Over on Bench Memos, Roger Clegg has made a couple of posts discussing Section 5 of the Voting Rights Act and, in particular, an apparent statement by Senator Leahy that finding Section 5 to be unconstitutional would be an act of “conservative [judicial] activism.”  While I think the question is close enough that throwing around the label of judicial activism is unwarranted, I do have to disagree with Roger that it would be appropriate for the Court, today, to strike down Section 5.  I suppose you could say that I am of the school of thought which believes that “the Court cannot legitimately conclude that Section 5 might once have been constitutional but, because of changes in the facts, isn’t any longer,” and I find unpersuasive Roger’s argument to the contrary.

Roger’s attempted counterargument hinges on the observation that “courts determine facts all the time, and changes in factual circumstances may mean that what once met an — unchanging — constitutional standard no longer does.”  In a his follow-up post, he adds this analogy:

If a policeman asks a judge for a search warrant and produces no evidence, he won’t get it; if he produces good evidence, then he will get it. That’s not judicial activism. Likewise, as the evidence of severe discrimination peculiar to the South diminishes, so will the defensibility of Section 5 before the courts. That’s not judicial activism either.

To be sure, Roger’s observation is accurate and his policeman example is an excellent and familiar demonstration of what he observes.  Unfortunately, Roger misses one key difference between warrant requirements and the Voting Rights Act: The warrant requirements mandated by the Constitution itself.

When the Constitution tells us in the 4th Amendment that “no Warrants shall issue, but upon probable cause,” it is expressly requiring the courts to make a factual determination.  In order for a warrant to issue, the police must set forth sufficient facts to establish that they have probable cause.  If the police cannot carry their burden to show probable cause, the Constitution tells us that “no Warrants shall issue,” which means that if any warrant does issue, that warrant is unconstitutional.  Facts make all the difference because the Constitution says that they do.

The Constitution makes no similar factual demands in the 15th Amendment upon which Section 5 (and the Voting Rights Act in general) is based.  Instead, the 15th Amendment declares a right, declares a list of things which may not infringe that right, and then tasks Congress with enforcement.  Nowhere does the 15th Amendment impose factual requirements on Congress; there is no standard of evidence which Congress must meet to show that its actions are allowed.

As Americans, we should all rightly expect that Congress will bases its acts of legislation on solid factual grounds.  I am more than convinced that with respect to the blind renewal of preclearance requirements, Congress has failed to do so.  Every legislator who voted in favor of renewing preclearance deserves to face tough questions about how they could possibly, on the basis of present day facts, have found racial discrimination of such severity that intruding on state sovereignty remains necessary.  But in this case it is up to the political process, not the courts, to make sure that those questions get answered.

This entry was posted on Thursday, June 18th, 2009 at 4:47 pm and is filed under Law.
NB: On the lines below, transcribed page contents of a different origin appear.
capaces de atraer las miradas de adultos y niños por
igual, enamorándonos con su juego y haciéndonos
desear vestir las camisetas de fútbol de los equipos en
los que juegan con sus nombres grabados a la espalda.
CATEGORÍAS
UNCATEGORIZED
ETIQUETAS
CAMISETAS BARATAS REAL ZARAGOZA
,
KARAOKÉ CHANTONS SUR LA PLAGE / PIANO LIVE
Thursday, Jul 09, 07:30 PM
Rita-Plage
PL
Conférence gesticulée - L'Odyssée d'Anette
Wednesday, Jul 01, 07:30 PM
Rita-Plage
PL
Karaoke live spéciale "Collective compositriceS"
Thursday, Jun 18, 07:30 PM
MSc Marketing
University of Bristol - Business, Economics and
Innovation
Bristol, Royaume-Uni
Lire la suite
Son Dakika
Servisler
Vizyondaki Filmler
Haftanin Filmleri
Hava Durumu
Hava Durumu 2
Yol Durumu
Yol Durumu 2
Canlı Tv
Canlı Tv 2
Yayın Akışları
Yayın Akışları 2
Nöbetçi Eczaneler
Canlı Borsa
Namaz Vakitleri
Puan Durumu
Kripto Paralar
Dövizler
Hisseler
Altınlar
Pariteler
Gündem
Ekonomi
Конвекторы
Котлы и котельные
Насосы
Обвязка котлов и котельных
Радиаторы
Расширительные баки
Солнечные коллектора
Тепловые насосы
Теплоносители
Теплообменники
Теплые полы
You can follow any responses to this entry through the RSS 2.0 feed. You can leave a response, or trackback from your own site.

2 comments so far

 1 

But, Robert, this seems to suggest that the Court cannot under any circumstances determine that voting-rights legislation is not “appropriate” (to quote the Fifteenth Amendment’s enforcement clause). Do you really believe that? Suppose Congress passes a law that gives whites only a half-vote in perpetuity, or blacks only a half-vote, or requires white voters to wear their underwear on the outside of their pants whenever they vote. If you would allow all of that, then okay; but if you won’t, then you must be conceding that there is a role for the Court to ensure that the legislation is “appropriate,” and it doesn’t seem to me much of a stretch to say that this means “congruent and proportional” (the Court’s standard to date) to the Fifteenth Amendment’s substantive guarantees.

June 19th, 2009 at 5:45 am
Robert
 2 

Are you talking about a law from Congress which requires states give only half votes? If so, that would certainly seem to violate the right guaranteed by the 15th Amendment as a facial matter by denying people a full and fair vote. In that case, the courts should certainly say so. But, in my view, that doesn’t implicate the “appropriateness” standard so much as it does the standard rule that Congress cannot diminish a Constitutional right.

As to the broader question of what role the courts should have in determining what is or is not “appropriate,” I do believe that to be a political question which the courts ought to avoid. Certainly, the courts will have a role in making sure that Acts of Congress bear some rational relationship to the authority Congress has been given (e.g., Congress can’t bail out car companies under the 15th Amendment), but I think that standard is met here. However, although applying a “congruent and proportional” standard certainly wouldn’t be much of a stretch, as long as Congress hasn’t violated a Constitutional right, I think it does go farther than the text of the 15th Amendment allows.